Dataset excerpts
——
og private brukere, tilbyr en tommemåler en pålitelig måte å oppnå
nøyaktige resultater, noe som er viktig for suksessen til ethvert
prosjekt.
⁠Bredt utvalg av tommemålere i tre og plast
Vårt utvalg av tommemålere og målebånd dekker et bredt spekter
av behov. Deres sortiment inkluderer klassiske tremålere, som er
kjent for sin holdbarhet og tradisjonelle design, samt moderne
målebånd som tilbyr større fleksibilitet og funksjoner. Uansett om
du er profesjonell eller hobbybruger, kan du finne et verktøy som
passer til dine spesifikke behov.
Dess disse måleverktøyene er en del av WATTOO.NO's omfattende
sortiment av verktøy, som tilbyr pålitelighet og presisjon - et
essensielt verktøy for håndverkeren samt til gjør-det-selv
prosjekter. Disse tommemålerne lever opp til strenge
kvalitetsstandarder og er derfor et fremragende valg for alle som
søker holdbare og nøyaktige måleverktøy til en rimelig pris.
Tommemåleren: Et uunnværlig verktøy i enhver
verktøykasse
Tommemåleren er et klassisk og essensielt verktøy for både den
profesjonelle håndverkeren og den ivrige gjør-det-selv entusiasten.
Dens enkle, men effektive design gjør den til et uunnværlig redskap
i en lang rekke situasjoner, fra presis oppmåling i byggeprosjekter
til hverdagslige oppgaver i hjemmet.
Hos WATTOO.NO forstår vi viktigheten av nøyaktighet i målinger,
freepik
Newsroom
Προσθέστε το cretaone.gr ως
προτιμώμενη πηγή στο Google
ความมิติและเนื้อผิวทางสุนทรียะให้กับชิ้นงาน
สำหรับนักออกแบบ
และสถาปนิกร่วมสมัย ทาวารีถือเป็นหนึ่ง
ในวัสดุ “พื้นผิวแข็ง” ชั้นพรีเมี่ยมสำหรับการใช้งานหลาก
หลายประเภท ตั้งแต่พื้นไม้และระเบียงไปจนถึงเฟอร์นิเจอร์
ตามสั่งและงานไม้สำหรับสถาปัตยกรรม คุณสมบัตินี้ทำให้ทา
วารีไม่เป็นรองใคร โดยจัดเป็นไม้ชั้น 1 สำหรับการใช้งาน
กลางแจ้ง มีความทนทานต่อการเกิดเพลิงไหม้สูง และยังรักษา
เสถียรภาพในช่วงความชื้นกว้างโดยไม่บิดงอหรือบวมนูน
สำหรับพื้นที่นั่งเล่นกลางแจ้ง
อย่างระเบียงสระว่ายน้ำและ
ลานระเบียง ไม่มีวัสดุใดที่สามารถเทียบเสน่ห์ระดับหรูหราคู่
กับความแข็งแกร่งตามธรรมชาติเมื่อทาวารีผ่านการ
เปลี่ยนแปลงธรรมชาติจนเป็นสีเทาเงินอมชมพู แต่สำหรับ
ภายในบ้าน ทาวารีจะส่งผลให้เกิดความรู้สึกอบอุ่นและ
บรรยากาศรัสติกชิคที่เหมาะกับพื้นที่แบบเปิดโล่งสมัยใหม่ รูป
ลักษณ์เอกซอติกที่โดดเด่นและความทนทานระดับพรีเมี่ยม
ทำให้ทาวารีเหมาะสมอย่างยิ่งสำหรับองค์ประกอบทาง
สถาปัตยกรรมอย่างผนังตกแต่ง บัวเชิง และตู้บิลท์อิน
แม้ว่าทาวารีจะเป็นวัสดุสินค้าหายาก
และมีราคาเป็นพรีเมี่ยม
——
> Exercise objective:
Update every item by replacing "verktøykasse" with "verktøybelte". Leave everything else unchanged.

> Response:
og private brukere, tilbyr en tommemåler en pålitelig måte å oppnå
nøyaktige resultater, noe som er viktig for suksessen til ethvert
prosjekt.
⁠Bredt utvalg av tommemålere i tre og plast
Vårt utvalg av tommemålere og målebånd dekker et bredt spekter
av behov. Deres sortiment inkluderer klassiske tremålere, som er
kjent for sin holdbarhet og tradisjonelle design, samt moderne
målebånd som tilbyr større fleksibilitet og funksjoner. Uansett om
du er profesjonell eller hobbybruger, kan du finne et verktøy som
passer til dine spesifikke behov.
Dess disse måleverktøyene er en del av WATTOO.NO's omfattende
sortiment av verktøy, som tilbyr pålitelighet og presisjon - et
essensielt verktøy for håndverkeren samt til gjør-det-selv
prosjekter. Disse tommemålerne lever opp til strenge
kvalitetsstandarder og er derfor et fremragende valg for alle som
søker holdbare og nøyaktige måleverktøy til en rimelig pris.
Tommemåleren: Et uunnværlig verktøy i enhver
verktøybelte
Tommemåleren er et klassisk og essensielt verktøy for både den
profesjonelle håndverkeren og den ivrige gjør-det-selv entusiasten.
Dens enkle, men effektive design gjør den til et uunnværlig redskap
i en lang rekke situasjoner, fra presis oppmåling i byggeprosjekter
til hverdagslige oppgaver i hjemmet.
Hos WATTOO.NO forstår vi viktigheten av nøyaktighet i målinger,
freepik
Newsroom
Προσθέστε το cretaone.gr ως
προτιμώμενη πηγή στο Google
ความมิติและเนื้อผิวทางสุนทรียะให้กับชิ้นงาน
สำหรับนักออกแบบ
และสถาปนิกร่วมสมัย ทาวารีถือเป็นหนึ่ง
ในวัสดุ “พื้นผิวแข็ง” ชั้นพรีเมี่ยมสำหรับการใช้งานหลาก
หลายประเภท ตั้งแต่พื้นไม้และระเบียงไปจนถึงเฟอร์นิเจอร์
ตามสั่งและงานไม้สำหรับสถาปัตยกรรม คุณสมบัตินี้ทำให้ทา
วารีไม่เป็นรองใคร โดยจัดเป็นไม้ชั้น 1 สำหรับการใช้งาน
กลางแจ้ง มีความทนทานต่อการเกิดเพลิงไหม้สูง และยังรักษา
เสถียรภาพในช่วงความชื้นกว้างโดยไม่บิดงอหรือบวมนูน
สำหรับพื้นที่นั่งเล่นกลางแจ้ง
อย่างระเบียงสระว่ายน้ำและ
ลานระเบียง ไม่มีวัสดุใดที่สามารถเทียบเสน่ห์ระดับหรูหราคู่
กับความแข็งแกร่งตามธรรมชาติเมื่อทาวารีผ่านการ
เปลี่ยนแปลงธรรมชาติจนเป็นสีเทาเงินอมชมพู แต่สำหรับ
ภายในบ้าน ทาวารีจะส่งผลให้เกิดความรู้สึกอบอุ่นและ
บรรยากาศรัสติกชิคที่เหมาะกับพื้นที่แบบเปิดโล่งสมัยใหม่ รูป
ลักษณ์เอกซอติกที่โดดเด่นและความทนทานระดับพรีเมี่ยม
ทำให้ทาวารีเหมาะสมอย่างยิ่งสำหรับองค์ประกอบทาง
สถาปัตยกรรมอย่างผนังตกแต่ง บัวเชิง และตู้บิลท์อิน
แม้ว่าทาวารีจะเป็นวัสดุสินค้าหายาก
และมีราคาเป็นพรีเมี่ยม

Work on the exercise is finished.